取り組む課題:
1. 本文によれば、城山の頂上には何がありましたか。
2. 延岡中学校のころを回想した本文を、最後の文の後から書き継いでください。

本文:
延 岡 中 学 校 の こ ろ

 なつかしき 城山の鐘 鳴りいでぬ 
      をさなかりし日 聞きしごとくに


今の延岡市

  延岡市について牧水は、少年向け読み物「 金比羅参り 」に次のように書いています。

 「日向の国延岡町といいますと、今は相当に開けているそうですが、その頃は極くひっそりした
田舎町でありました。
 でも内藤豊後守という御譜代の殿様のお城のあった城下町だけに、寂しいけれど上品なところ
のある町でした。
 五個瀬川と大瀬川という二つの河が、島のようにその町やその隣村をかこんで流れていました。
 今でも流れていますが。
 町の西寄りのはずれに、城山という小さいけれど嶮しい山が孤立していました。
 名の示すごとくお城の跡の山で、千人殺などという高い石垣などもその一部に残っています。
 今は公園になったとかでたいへん綺麗になっているそうですが、わたしどもの少年の頃には草
木の茂るにまかせた、荒れ廃れた旧城址の山でした。
 ただ、頂上に鐘つき堂と堂守の小屋とがあり、一時間ごとに鐘をついて、町や村の人たちに時間
を知らせておりました。  今でも多分残っておりましょう。」



創設当時の延岡中学校

  延岡高等小学校三年の時に県立延岡中学校が創立されましたので入学試験を受 けまして、
百人中四番の成績で合格し副級長を命ぜられ、寄宿舎明徳寮に入舎し て第一室長を命ぜられ
ました。

表示データ:

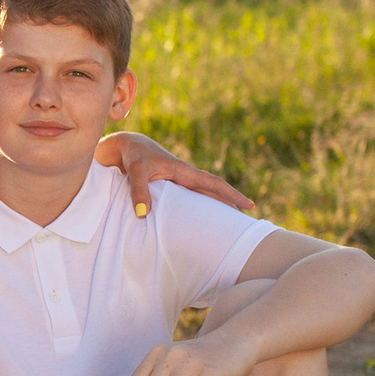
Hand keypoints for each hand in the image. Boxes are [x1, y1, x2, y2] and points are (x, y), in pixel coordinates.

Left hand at [98, 130, 254, 218]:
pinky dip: (194, 212)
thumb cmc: (133, 156)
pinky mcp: (168, 189)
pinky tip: (195, 224)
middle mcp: (185, 178)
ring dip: (213, 210)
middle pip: (213, 193)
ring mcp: (178, 183)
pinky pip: (187, 202)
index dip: (232, 195)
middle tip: (244, 223)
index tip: (249, 206)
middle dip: (229, 206)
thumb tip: (143, 215)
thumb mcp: (136, 170)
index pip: (214, 184)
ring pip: (201, 198)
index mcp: (184, 172)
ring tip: (224, 227)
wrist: (125, 147)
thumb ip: (139, 190)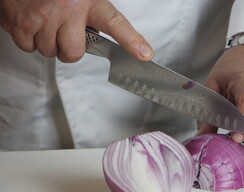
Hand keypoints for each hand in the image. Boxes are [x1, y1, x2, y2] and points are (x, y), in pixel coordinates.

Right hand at [0, 0, 152, 61]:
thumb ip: (93, 14)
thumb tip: (103, 35)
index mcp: (88, 1)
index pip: (114, 23)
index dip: (131, 41)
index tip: (144, 54)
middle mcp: (67, 9)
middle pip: (73, 53)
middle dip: (69, 50)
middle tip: (65, 35)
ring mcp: (42, 17)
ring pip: (49, 52)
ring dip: (48, 43)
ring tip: (46, 22)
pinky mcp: (20, 22)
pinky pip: (28, 48)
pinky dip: (29, 40)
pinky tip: (31, 23)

期待される解答:
1. 鐘つき堂と堂守の小屋がありました。

2.
 
二年の時初めて歌を作り、次の三首を 「校友会誌」 に投稿しました。
 

梅の花 今や咲くらむ 我庵の
       柴の戸あたり 鶯の鳴く

  身にまとぶ 綾や錦は ちりひぢや
       蓮の葉の上の 露も玉哉

かくれたる 徳を行ひ 顕れぬ
      人は深山の 桜なりけり




 この歌を時の山崎校長先生が激賞されました。

 牧水は校長先生の激賞によって歌を作るたのしみと自信を得たのでしょう。

 その後よく歌を作って中学在学中に新聞や雑誌に投稿した歌は五百首を越えています。



  作歌を始めた頃の牧水(中央)


   回覧雑誌「あけぼの」と「野虹」

  この頃は中学生は小説を読むことは禁じられていました。
 牧水は前述したように尋常科四年の頃から小説(朝日桜)を読んで
 いました ので読みたかったのでしょう。

  友人から『里見八犬伝』を借りて寄宿舎で読んでいましたら舎監の
 先生から 見つけられて叱られた上焼いてしまえと命ぜられました。
  牧水は涙を流しながら「友人から借りた本ですから明日すぐ返しま
 すから許 して下さい」と願ったが許されず、泣く泣く『里見八犬伝」を
 火の中に投じまし た。



  四年生の頃、回覧雑誌を編集しました。
  総合雑誌が「あけぽの」で、歌の同人雑誌が「野虹」で共に各自
 が毛筆で書いた原稿を一冊にまとめています。

                   



  牧水は晩年、中学時代の 鮎釣り を思い出して
       25種の歌を作っています。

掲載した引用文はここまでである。